Data processing refers to operations performed on data to prepare the data for analysis. Data processing entails making changes to data values. As such it is important to track data changes that are made during data processing at the data value level so as to maintain the traceability of the research data. There are different methods through which data processing can be applied:

  1. Data cleaning
  2. Data transformation
  3. Data enhancement
  4. Data integration
  5. De-identification

 

Sources:

Zozus, M. 2017. The Data Book : Collection and Management of Research Data. Boca Raton: CRC Press, Taylor & Francis Group.

Data Cleaning

Data cleaning is a process of identifying and resolving discrepant data values. 

Sources:

Zozus, M. 2017. The Data Book : Collection and Management of Research Data. Boca Raton: CRC Press, Taylor & Francis Group.

Data Transformation

Data transformation is the process of converting data from one format or structure into another format or structure.
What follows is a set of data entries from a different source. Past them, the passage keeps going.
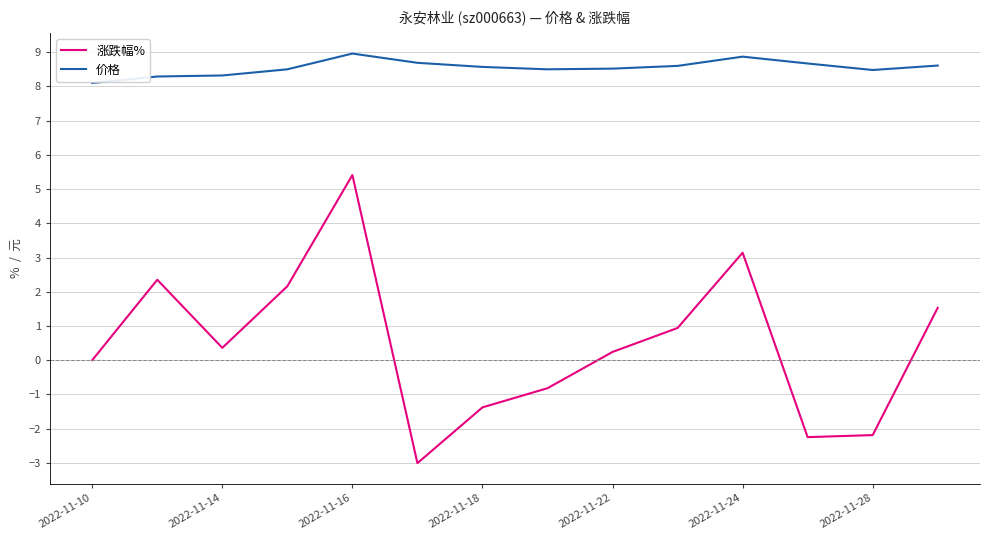

List the series in order of their peak value, highest first.

价格, 涨跌幅%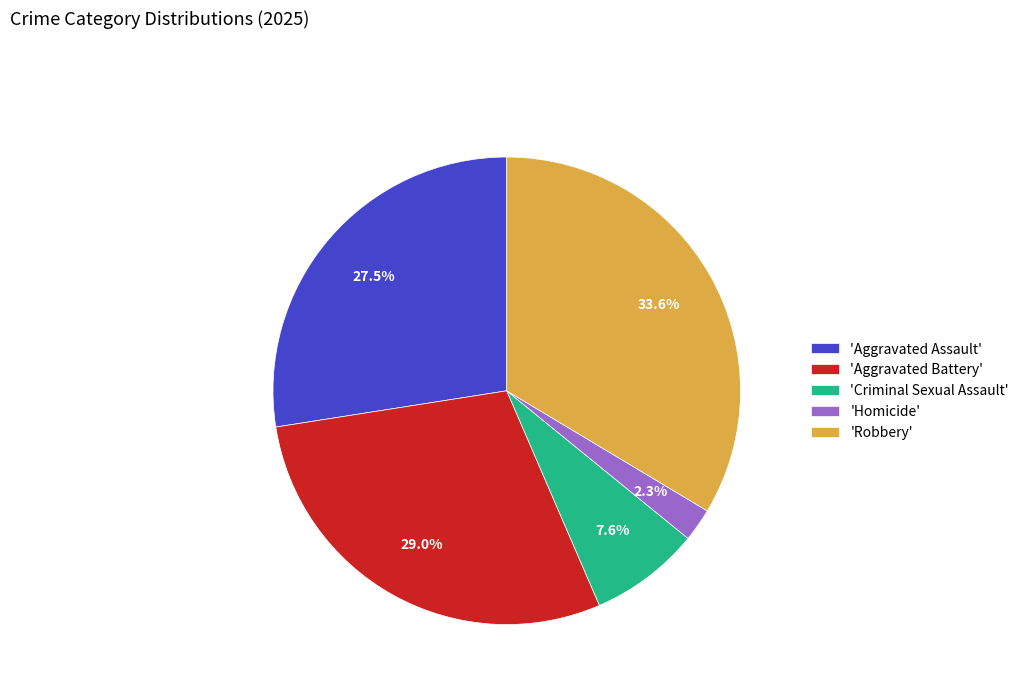

What percentage do 'Homicide' and 'Robbery' together represent?

35.9%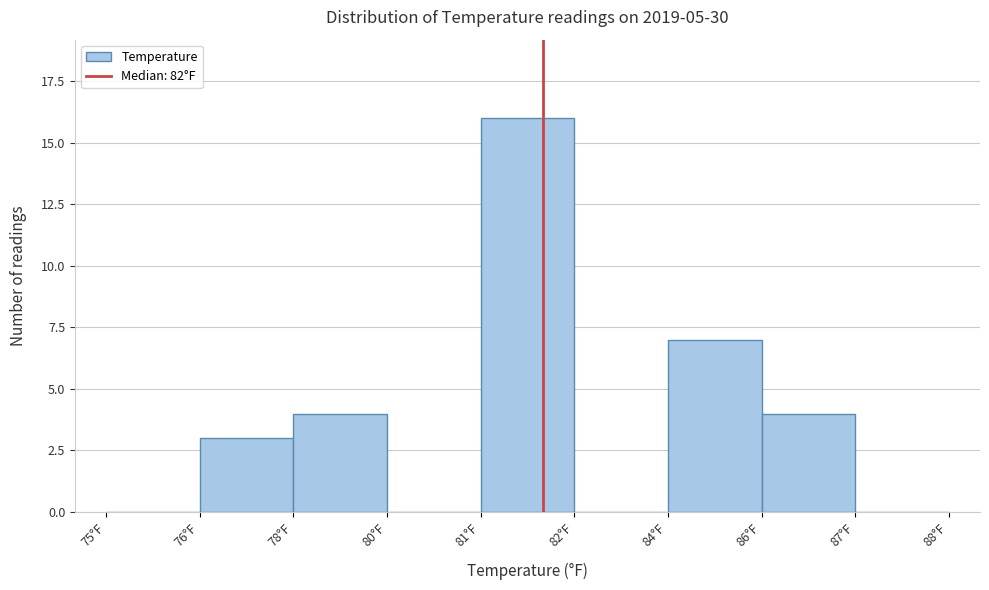

Reading right to left, what are all the values shown in this chart?

87°F=0	86°F=4	84°F=7	82°F=0	81°F=16	80°F=0	78°F=4	76°F=3	75°F=0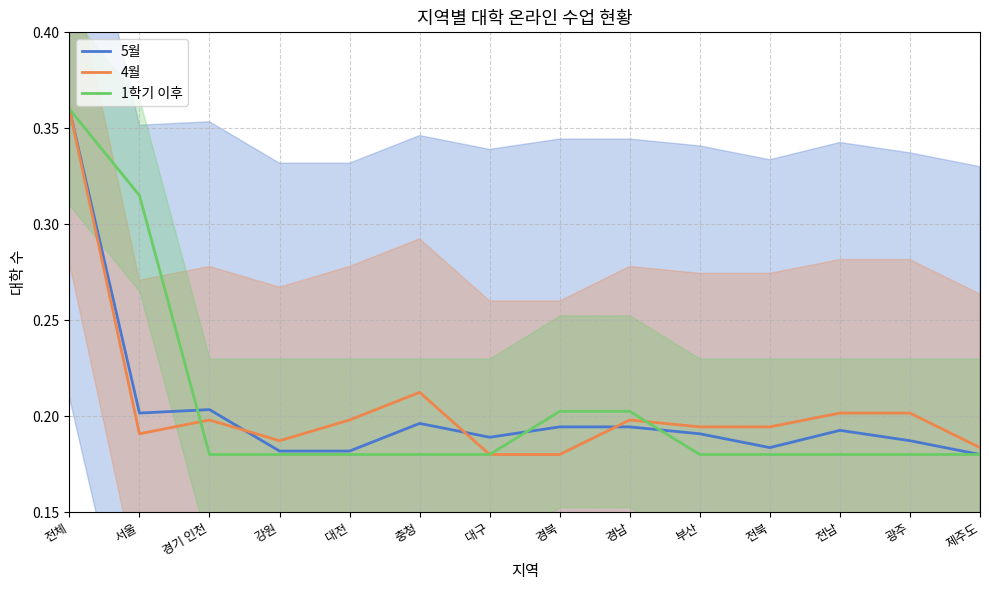

Which category has the highest value in the 5월 series?

전체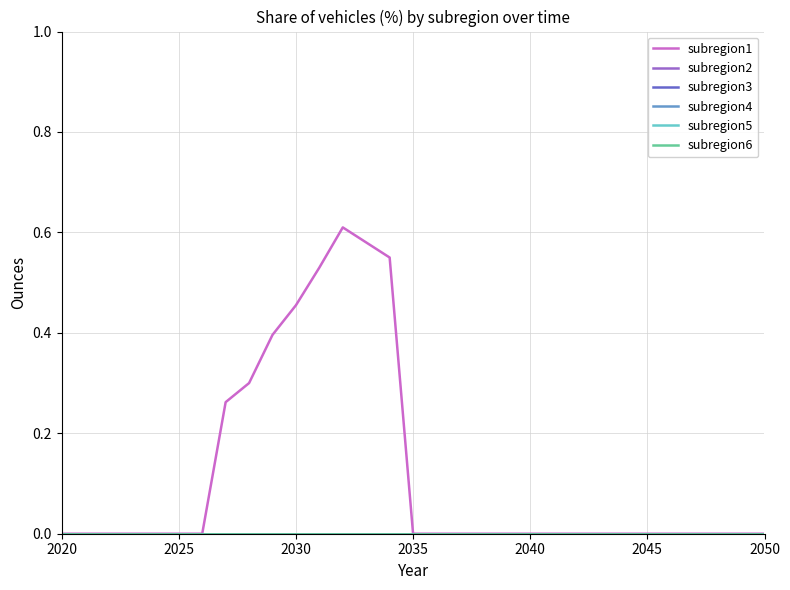

Does the chart have visible grid lines?

Yes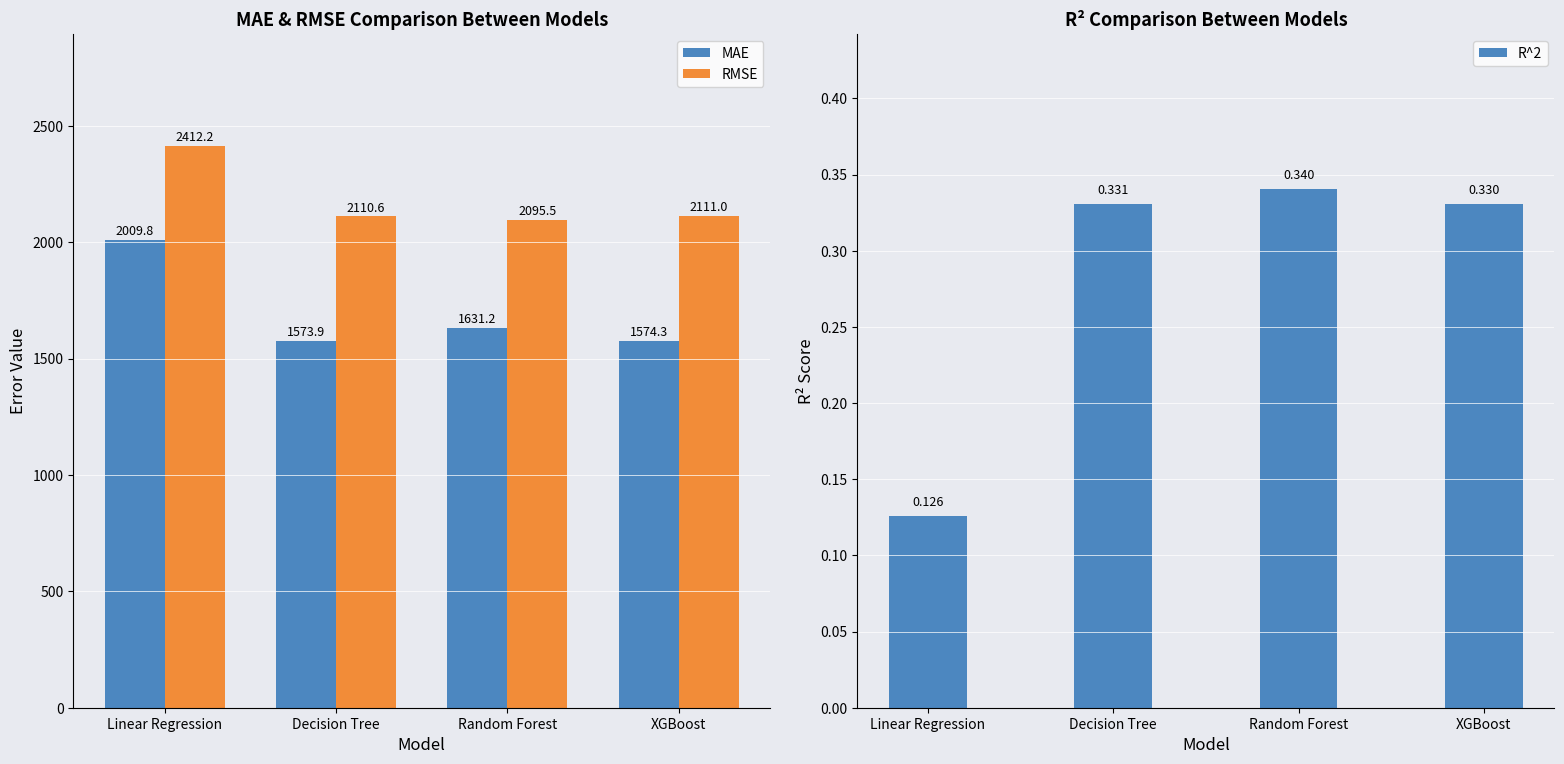

Where is MAE nearest to the value 1791?

Random Forest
Data transformation may take on various forms e.g imputation, standardisation, mapping and coding.

Imputation

Imputation is the process of systematically replacing missing values with an estimated value.

Standardisation

Data standardisation is a process in which data values for a data element are transformed to a consistent representation. 

Mapping

Mapping is the process of associating data values to another set of data values, usually but not always using standard codes.

Coding

The process of adding standard codes to discrete codes is known as coding. 

Sources:

https://en.wikipedia.org/wiki/Data_transformation

Zozus, M. 2017. The Data Book : Collection and Management of Research Data. Boca Raton: CRC Press, Taylor & Francis Group.

Data enhancement is the association of data values with other usually external data values or knowledge. There are two types of data enhancements:

  1. Linkage with other data via referential integrity.
  2. Linkage of data elements of data values with external knowledge sources (vocabularies/dictionaries, taxonomies and ontologies).
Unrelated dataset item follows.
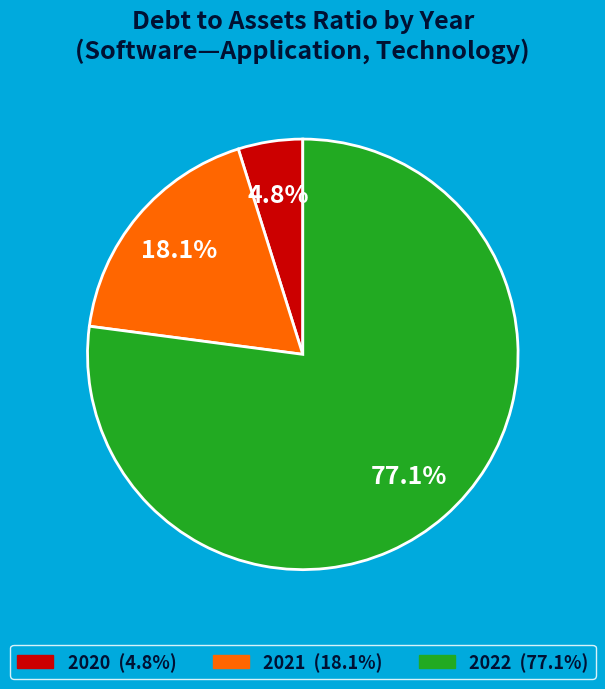

Does any single category account for the majority?

Yes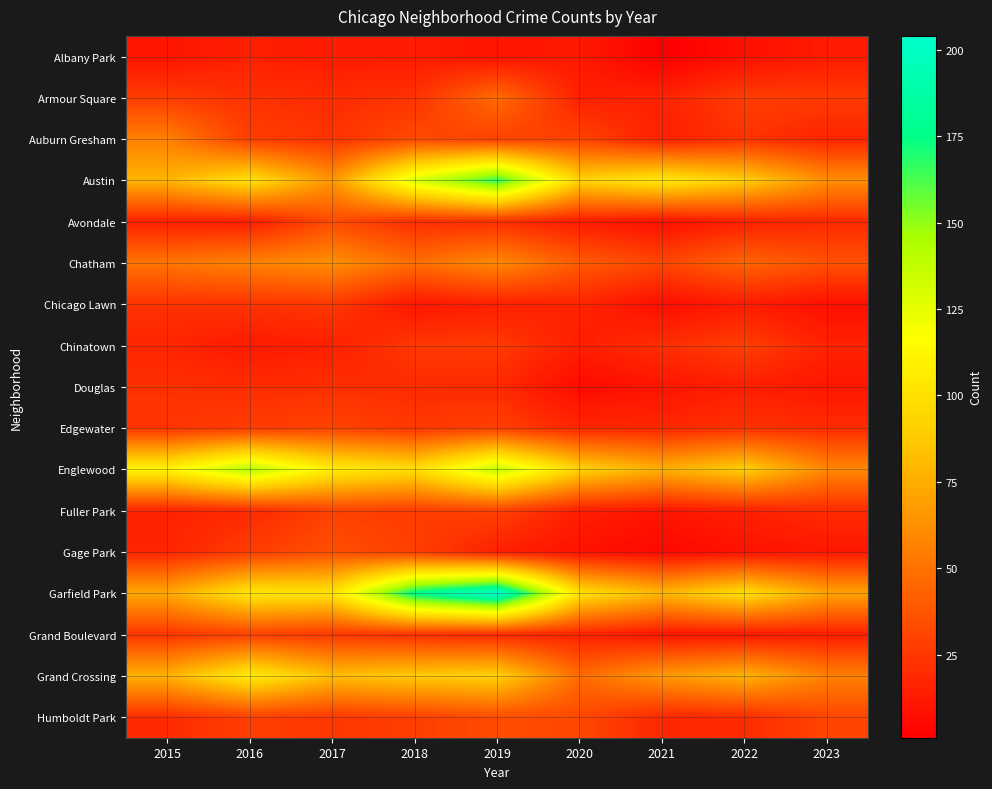

What is the total value across all series at 2022?

604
In order to access several taxonomies and ontologies you can view FAIRsharing.org.

Sources:

Zozus, M. 2017. The Data Book : Collection and Management of Research Data. Boca Raton: CRC Press, Taylor & Francis Group.

Data Integration

Data integration entails using relationship between data in order to join data. 

Sources:

Zozus, M. 2017. The Data Book : Collection and Management of Research Data. Boca Raton: CRC Press, Taylor & Francis Group.

De-identification

According to the Protection of Personal Information Act, de-identification is a process that entails the deletion of any information that:

  • identifies a data subject;
  • can be used or manipulated by a reasonably foreseeable method to identify a data subject; or
  • can be linked by a reasonably foreseeable method to other information that identifies a data subject. 

 

There are different methods of de-identification that can be used namely: pseudo-anonymisation, data aggregation, masking, generalisation, subsampling, removal of direct identifiers, restriction of upper or lower ranges, statistical disclosure control (input and output based) and editing (in the case of digital images, audio recordings or videos).

Data Cleaning

OpenRefine

A free, open source, power tool for working with messy data.

Trifacta

Trifacta is a platform for exploring and preparing data for analysis that allows you to discover, wrangle and visualise data quickly.

 

Data Transformation

Easymorph
A powerful, easy-to-use data preparation and ETL (Extract, Transform, and Load) tool. Great for non-technical  users. 

 

De-identification

ARX Data Anonymization Tool

ARX is a comprehensive open source software for anonymizing sensitive personal data. It supports a wide variety of (1) privacy and risk models, (2) methods for transforming data and (3) methods for analyzing the usefulness of output data.

 

Amnesia Data anonymization tool 

Amnesia is a flexible data anonymization tool that allows to remove identifying information from data. Amnesia transforms relational and transactional data to anonymized datasets where formal privacy guaranties hold. It does not only remove direct identifiers like names, SSNs, etc., but also transforms secondary identifiers like birth date and zip code so that individuals cannot be identified in the data, by linking them to other sources of information.